__Task prompt__
Both the line below containing "tissue), donor tissue sample. Male donor." and the line containing "10% intradermal fat.", along with every line between them, should be repeated exactly; no other line belongs in the answer.

Saved entries:
################
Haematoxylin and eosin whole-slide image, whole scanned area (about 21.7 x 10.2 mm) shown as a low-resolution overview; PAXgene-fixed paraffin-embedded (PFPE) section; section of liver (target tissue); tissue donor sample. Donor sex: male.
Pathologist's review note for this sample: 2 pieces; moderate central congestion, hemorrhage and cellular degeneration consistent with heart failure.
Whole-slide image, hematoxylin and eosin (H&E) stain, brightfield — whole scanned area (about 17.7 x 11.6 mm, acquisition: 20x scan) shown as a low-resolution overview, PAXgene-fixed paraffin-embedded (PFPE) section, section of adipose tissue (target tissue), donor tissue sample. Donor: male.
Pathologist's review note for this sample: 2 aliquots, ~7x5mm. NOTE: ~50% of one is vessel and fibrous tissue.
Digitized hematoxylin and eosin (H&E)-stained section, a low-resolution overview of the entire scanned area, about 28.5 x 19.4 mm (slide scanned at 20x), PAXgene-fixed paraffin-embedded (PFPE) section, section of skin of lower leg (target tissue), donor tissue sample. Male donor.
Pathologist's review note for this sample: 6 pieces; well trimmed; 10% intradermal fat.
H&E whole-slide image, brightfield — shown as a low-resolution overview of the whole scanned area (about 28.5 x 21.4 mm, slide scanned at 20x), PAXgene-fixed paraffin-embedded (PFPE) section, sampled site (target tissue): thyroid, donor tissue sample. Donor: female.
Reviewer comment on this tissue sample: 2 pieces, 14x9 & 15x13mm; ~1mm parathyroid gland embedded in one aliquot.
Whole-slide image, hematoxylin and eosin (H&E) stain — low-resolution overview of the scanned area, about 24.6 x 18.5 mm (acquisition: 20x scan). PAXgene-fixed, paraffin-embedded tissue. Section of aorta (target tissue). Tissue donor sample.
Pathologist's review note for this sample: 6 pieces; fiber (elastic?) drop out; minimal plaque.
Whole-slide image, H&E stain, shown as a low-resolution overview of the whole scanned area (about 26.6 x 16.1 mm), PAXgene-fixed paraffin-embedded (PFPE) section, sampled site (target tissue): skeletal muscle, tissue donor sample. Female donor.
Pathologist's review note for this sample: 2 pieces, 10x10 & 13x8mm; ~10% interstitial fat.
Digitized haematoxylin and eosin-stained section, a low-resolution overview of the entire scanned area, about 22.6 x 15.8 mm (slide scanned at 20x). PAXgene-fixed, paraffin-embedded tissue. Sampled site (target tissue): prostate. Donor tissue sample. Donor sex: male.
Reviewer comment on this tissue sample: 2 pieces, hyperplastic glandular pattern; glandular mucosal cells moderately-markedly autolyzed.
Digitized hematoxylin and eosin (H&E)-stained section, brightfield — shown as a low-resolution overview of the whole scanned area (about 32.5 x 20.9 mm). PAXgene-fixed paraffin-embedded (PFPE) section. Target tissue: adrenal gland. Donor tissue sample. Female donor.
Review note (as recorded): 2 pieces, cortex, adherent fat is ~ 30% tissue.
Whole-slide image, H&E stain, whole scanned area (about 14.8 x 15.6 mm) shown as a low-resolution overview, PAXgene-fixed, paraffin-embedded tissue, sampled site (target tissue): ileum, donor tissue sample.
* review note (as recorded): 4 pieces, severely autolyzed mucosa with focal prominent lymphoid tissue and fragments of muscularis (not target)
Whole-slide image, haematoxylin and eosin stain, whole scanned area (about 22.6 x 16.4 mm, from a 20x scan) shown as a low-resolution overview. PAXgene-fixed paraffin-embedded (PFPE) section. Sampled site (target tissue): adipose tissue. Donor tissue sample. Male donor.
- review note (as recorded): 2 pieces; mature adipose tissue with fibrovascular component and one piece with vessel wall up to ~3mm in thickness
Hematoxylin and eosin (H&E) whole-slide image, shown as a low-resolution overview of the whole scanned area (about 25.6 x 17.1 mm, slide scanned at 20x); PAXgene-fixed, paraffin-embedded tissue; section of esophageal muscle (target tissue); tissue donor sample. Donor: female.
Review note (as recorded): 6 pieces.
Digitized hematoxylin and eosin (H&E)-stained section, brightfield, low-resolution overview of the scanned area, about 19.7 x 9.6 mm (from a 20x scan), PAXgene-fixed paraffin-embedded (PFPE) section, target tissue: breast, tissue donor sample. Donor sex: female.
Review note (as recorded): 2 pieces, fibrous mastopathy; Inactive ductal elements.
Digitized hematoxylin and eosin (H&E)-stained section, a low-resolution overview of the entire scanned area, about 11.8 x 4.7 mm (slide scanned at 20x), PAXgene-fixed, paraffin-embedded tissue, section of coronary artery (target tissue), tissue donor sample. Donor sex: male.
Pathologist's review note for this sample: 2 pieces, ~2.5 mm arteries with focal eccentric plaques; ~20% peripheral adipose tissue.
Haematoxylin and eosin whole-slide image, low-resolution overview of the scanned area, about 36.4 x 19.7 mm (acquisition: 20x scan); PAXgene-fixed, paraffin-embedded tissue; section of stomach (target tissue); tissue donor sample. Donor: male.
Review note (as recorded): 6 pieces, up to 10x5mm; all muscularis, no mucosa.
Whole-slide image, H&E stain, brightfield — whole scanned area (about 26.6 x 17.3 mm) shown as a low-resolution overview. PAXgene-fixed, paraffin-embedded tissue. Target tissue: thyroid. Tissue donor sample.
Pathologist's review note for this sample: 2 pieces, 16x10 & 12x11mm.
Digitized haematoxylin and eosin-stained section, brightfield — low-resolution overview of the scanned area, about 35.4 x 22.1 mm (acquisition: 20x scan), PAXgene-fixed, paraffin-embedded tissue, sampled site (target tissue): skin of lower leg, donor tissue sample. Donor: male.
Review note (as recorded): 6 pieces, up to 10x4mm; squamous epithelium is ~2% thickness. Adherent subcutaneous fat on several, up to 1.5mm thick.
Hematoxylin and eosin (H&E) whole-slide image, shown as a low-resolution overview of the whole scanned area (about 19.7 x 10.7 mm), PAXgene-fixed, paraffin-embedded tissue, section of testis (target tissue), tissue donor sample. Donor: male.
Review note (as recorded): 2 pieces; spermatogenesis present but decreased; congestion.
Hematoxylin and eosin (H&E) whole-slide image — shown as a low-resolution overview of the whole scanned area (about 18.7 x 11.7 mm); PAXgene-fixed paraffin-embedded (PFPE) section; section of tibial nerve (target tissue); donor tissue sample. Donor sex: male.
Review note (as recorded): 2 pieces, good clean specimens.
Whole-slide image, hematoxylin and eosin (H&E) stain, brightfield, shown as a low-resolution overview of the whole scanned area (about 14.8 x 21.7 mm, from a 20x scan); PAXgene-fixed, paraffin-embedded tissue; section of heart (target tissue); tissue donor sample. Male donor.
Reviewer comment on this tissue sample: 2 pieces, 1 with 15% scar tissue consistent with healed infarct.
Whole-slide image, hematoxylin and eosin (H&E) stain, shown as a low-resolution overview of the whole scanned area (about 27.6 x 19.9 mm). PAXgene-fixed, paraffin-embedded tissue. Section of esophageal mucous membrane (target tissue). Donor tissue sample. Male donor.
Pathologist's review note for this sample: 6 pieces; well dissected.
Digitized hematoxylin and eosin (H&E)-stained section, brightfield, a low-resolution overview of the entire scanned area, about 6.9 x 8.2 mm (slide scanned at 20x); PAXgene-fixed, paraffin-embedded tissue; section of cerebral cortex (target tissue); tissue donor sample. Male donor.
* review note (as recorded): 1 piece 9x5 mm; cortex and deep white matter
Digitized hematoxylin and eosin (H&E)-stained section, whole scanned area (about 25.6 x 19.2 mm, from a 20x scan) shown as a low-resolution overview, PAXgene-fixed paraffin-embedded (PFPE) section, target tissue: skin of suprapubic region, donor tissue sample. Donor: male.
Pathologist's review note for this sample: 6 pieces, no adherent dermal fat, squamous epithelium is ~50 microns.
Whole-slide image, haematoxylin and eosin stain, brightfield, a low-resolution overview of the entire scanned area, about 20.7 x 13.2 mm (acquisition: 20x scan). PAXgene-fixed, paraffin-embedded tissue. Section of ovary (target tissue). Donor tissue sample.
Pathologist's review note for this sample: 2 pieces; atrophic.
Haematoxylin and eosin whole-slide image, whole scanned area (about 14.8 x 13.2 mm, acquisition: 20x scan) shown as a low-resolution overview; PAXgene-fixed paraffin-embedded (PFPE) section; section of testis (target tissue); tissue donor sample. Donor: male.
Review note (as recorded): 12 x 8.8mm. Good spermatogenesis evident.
################
__Answer space__
Digitized hematoxylin and eosin (H&E)-stained section, a low-resolution overview of the entire scanned area, about 28.5 x 19.4 mm (slide scanned at 20x), PAXgene-fixed paraffin-embedded (PFPE) section, section of skin of lower leg (target tissue), donor tissue sample. Male donor.
Pathologist's review note for this sample: 6 pieces; well trimmed; 10% intradermal fat.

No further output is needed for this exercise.